- **TEXT UNDER STUDY**
──────
Is it possible in Palantir Foundry to create a temporary object record in typescript to return values to Workshop for display, without having to save the record to ontology? Below is what I've tried - every attempt works as expected in the repository debugger but does not return the expected results from the function. I suspect this is something to do with how ontology edits are read/applied and probably related to why we have to return void from @OntologyEditFunction. Just don't know enough about the inner workings here to understand why this isn't working or if there is something else that would work.
In a typescript function decorated as @Function:
@Function()
public getFilteredRuns(): ScheduleRuns[] { //Object Type: ScheduleRuns
//Attempt 1: Create a new temp object. Works as expected in debugger but returns a null result
let testNew : ScheduleRuns = Objects.create().scheduleRuns("testId")
testNew.name = "All Schedules"
testNew.startTime = Timestamp.now()
testNew.buildDuration = "5h 43m 34s"
let r1 : ScheduleRuns[] = [];
r1.push(testNew)
console.log(r1) //Displays new object with updated properties in the debugger
return r1 //Actually returns null
//Attempt 2: Filter for one object and update it's properties. Displays correct updates in console but doesn't return them from function
let test = Objects.search().scheduleRuns().filter(s => s.buildRid.exactMatch("0")).all()[0];
test.name = "All Schedules"
test.startTime = Timestamp.now()
test.buildDuration = "5h 43m 34s"
test.avgDuration = "233333333333333333s"
let r1 : ScheduleRuns[] = [];
r1.push(test)
console.log(r1) //Displays correct updates in console
return r1 //Returns object with original values, ignores property updates above
//Attempt 3: Clone? Same, appears in console correctly but doesn't return updated object
let test = Objects.search().scheduleRuns().filter(s => s.buildRid.exactMatch("0"))
──────
- **PROVIDED INFORMATION**
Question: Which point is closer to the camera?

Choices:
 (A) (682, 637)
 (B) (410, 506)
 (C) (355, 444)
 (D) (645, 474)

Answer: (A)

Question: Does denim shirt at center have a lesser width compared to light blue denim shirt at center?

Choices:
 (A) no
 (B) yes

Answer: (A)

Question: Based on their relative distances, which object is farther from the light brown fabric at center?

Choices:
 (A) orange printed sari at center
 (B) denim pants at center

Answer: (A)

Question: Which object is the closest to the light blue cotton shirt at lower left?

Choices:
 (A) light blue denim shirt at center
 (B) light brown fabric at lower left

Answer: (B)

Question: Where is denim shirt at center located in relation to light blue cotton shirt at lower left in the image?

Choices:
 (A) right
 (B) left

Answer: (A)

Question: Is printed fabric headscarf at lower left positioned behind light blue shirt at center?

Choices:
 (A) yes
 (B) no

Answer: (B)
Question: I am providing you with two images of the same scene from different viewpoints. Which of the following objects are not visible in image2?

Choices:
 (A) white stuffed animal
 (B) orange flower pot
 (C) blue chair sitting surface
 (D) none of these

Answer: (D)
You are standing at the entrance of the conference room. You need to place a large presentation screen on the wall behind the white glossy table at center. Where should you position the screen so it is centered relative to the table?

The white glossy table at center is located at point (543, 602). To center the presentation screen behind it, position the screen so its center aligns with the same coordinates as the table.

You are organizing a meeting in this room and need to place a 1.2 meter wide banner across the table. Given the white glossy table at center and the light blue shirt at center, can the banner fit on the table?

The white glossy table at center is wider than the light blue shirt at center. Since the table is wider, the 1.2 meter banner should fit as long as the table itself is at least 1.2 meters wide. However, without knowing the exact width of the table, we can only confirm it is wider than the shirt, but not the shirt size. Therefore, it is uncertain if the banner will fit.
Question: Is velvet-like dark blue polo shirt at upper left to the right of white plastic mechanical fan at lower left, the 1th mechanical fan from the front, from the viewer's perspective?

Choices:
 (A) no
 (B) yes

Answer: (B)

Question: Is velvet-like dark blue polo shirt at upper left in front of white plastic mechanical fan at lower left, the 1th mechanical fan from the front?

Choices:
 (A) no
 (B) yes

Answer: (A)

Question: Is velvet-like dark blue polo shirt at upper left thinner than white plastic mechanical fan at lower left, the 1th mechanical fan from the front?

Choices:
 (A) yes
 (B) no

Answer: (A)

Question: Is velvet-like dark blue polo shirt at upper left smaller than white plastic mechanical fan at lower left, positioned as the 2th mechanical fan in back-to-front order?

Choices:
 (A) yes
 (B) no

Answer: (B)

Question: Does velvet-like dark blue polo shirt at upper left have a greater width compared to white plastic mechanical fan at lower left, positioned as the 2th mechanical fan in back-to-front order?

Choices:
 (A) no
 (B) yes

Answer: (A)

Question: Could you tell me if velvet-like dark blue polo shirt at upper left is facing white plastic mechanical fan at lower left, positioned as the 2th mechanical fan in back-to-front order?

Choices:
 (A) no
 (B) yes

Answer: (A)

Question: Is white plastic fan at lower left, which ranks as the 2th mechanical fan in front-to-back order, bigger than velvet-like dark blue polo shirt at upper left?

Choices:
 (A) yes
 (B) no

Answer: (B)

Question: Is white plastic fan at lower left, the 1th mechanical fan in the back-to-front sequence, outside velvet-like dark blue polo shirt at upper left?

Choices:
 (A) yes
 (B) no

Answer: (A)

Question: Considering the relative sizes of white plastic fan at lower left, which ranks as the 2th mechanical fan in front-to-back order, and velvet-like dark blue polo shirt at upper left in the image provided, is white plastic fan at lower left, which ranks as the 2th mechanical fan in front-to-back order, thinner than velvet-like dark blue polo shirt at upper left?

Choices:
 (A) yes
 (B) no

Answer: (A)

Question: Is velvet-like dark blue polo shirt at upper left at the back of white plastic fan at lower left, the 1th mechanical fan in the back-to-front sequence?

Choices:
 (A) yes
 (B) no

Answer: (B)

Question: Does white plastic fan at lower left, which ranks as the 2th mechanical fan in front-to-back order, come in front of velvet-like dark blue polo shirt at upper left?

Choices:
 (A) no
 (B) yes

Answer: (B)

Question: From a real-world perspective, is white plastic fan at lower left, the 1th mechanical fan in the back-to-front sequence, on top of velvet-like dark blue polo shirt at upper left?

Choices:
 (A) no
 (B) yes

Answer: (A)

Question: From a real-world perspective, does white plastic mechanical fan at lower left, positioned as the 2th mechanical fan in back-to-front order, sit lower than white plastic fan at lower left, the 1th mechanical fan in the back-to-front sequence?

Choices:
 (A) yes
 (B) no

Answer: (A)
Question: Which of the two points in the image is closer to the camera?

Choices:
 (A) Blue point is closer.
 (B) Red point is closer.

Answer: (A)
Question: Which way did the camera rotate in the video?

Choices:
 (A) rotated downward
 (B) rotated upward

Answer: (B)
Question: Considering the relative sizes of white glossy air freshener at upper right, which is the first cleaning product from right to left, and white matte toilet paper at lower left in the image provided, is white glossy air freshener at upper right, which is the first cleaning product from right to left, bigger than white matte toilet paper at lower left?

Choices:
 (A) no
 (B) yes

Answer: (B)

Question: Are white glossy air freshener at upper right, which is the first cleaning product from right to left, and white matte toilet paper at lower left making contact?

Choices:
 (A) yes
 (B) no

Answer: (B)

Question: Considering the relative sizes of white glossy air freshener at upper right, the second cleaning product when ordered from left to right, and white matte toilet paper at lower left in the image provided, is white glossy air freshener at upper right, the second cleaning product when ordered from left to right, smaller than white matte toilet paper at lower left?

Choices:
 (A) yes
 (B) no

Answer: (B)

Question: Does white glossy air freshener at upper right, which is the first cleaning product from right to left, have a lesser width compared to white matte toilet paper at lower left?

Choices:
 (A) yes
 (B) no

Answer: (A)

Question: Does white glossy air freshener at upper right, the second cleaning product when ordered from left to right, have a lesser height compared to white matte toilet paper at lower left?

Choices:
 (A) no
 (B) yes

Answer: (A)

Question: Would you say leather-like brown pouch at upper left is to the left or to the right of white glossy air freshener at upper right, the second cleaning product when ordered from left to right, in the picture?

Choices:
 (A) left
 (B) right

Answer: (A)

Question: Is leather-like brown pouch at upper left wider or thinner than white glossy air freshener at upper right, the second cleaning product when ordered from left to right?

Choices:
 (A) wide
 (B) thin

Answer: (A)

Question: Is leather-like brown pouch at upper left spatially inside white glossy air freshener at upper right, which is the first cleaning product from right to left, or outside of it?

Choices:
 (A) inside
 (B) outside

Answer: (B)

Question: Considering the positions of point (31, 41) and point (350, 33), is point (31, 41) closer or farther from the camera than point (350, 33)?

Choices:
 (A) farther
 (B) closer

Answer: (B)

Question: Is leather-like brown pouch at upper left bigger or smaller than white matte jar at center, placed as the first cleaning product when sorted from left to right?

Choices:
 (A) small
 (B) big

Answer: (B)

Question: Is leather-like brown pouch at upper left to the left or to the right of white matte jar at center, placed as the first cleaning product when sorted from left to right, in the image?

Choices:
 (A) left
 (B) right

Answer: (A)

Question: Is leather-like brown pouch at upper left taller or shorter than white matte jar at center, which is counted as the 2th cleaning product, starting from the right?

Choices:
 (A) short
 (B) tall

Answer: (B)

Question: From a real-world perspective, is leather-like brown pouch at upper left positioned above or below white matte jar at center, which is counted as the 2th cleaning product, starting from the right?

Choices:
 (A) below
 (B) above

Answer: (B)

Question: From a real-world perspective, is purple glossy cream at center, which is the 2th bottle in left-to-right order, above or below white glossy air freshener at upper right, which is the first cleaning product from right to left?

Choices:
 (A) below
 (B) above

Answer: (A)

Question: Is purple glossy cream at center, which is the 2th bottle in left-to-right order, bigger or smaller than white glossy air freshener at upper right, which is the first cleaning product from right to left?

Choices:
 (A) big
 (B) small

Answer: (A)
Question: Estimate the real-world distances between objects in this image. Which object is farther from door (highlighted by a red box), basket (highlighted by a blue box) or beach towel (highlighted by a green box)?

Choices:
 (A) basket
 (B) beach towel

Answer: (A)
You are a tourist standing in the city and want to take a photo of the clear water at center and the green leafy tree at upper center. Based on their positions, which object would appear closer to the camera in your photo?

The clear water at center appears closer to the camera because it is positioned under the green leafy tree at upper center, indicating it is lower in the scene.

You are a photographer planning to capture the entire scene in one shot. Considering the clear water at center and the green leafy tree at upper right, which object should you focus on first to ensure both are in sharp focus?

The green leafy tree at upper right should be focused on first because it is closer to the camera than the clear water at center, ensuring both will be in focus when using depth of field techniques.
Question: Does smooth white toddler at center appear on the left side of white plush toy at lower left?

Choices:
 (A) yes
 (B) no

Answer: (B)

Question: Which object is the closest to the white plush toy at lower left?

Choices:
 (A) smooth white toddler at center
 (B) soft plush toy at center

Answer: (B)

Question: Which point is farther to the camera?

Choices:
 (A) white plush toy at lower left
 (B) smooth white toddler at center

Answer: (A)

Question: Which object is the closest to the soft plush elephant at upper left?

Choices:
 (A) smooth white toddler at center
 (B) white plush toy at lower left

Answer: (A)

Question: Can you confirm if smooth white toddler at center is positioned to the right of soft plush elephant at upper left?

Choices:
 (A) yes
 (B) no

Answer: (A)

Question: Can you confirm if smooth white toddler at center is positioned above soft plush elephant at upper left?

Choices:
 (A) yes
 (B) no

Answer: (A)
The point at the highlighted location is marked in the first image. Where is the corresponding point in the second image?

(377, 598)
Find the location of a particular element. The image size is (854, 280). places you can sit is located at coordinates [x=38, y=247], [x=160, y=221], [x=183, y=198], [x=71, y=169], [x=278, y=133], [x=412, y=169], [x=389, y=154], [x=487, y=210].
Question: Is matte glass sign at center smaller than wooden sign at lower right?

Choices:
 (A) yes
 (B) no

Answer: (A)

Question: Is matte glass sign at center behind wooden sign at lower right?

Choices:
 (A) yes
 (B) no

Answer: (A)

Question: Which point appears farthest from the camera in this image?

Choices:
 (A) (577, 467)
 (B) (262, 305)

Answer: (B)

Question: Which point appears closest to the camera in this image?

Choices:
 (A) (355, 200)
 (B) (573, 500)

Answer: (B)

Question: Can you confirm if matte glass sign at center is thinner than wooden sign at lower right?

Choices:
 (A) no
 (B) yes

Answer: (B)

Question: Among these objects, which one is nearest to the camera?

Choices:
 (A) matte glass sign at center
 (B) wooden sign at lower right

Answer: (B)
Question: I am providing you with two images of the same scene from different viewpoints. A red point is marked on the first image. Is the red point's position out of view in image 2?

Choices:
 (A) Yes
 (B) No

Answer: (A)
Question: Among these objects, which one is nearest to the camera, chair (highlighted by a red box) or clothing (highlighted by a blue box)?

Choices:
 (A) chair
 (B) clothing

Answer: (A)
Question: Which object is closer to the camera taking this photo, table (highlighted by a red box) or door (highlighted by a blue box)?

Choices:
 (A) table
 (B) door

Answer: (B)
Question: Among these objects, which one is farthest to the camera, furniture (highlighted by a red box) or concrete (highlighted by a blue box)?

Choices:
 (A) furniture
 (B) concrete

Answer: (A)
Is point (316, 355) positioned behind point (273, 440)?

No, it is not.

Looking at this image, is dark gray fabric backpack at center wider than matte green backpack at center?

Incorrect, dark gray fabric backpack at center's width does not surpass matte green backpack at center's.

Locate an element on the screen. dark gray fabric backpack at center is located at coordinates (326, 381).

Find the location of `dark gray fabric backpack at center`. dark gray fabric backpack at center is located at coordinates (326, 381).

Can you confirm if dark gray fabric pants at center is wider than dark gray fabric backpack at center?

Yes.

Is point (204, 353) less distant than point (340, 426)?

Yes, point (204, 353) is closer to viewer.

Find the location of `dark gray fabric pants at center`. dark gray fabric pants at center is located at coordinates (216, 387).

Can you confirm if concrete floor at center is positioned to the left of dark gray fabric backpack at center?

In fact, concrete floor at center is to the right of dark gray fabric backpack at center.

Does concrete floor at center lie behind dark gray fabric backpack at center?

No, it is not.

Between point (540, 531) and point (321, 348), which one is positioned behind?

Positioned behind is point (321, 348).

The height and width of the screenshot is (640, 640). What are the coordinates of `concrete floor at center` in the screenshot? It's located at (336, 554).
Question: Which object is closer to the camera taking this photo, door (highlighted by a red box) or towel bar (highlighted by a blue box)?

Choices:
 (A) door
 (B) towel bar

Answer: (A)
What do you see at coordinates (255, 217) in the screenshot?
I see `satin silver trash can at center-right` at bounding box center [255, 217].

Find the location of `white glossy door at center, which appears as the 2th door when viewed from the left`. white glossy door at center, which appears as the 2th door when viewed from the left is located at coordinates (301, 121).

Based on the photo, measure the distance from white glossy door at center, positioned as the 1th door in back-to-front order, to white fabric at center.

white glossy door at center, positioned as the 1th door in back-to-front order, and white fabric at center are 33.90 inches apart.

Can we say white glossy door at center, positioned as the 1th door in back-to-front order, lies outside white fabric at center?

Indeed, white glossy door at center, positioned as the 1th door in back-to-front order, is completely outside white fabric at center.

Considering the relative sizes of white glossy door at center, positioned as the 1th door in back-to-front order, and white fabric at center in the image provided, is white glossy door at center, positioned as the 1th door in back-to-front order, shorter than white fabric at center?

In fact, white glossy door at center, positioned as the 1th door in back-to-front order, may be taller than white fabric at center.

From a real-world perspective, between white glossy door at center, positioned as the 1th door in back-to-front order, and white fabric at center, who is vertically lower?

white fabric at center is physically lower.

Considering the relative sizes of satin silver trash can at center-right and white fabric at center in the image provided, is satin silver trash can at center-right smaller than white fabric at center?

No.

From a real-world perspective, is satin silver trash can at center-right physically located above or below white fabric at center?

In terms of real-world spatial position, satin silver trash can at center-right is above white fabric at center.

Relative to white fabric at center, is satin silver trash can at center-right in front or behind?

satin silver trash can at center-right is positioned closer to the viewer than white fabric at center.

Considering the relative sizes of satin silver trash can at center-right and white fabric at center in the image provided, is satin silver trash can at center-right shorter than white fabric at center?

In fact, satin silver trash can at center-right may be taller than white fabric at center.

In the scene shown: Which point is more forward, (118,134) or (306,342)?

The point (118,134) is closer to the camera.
──────
- **EXERCISE DETAILS**
Extend the Palantir Foundry question about temporary object records, picking up right where it stops. The listing comes from a different source than the text.

- **EXERCISE RESPONSE**
let rMutable : ScheduleRuns = test.all()[0];
let cloned = Object.assign({}, rMutable);
cloned.displayName = "Why"
cloned.name = "All Schedules"
cloned.startTime = Timestamp.now()
cloned.buildDuration = "5h 43m 34s"
console.log(cloned)
return cloned
}
It sounds like you should be using a Scenario with a "regular" function that creates an object just like you normally would with a function. This has the trade-off that someone with the right permissions could call this function outside the Workshop app and/or apply the scenario within the app, but perhaps that's OK for this use case.
Alternately, you could create a copy-cat object type that you use solely for display purposes. You could let users create real object instances and then rig up an Object Monitor with an Action to run periodically to delete any object instances (sort of like a garbage collection mechanism).
A third option would be to simply return the raw values you care about and display them in Workshop, though you may have to use different widgets to do that than you're currently using.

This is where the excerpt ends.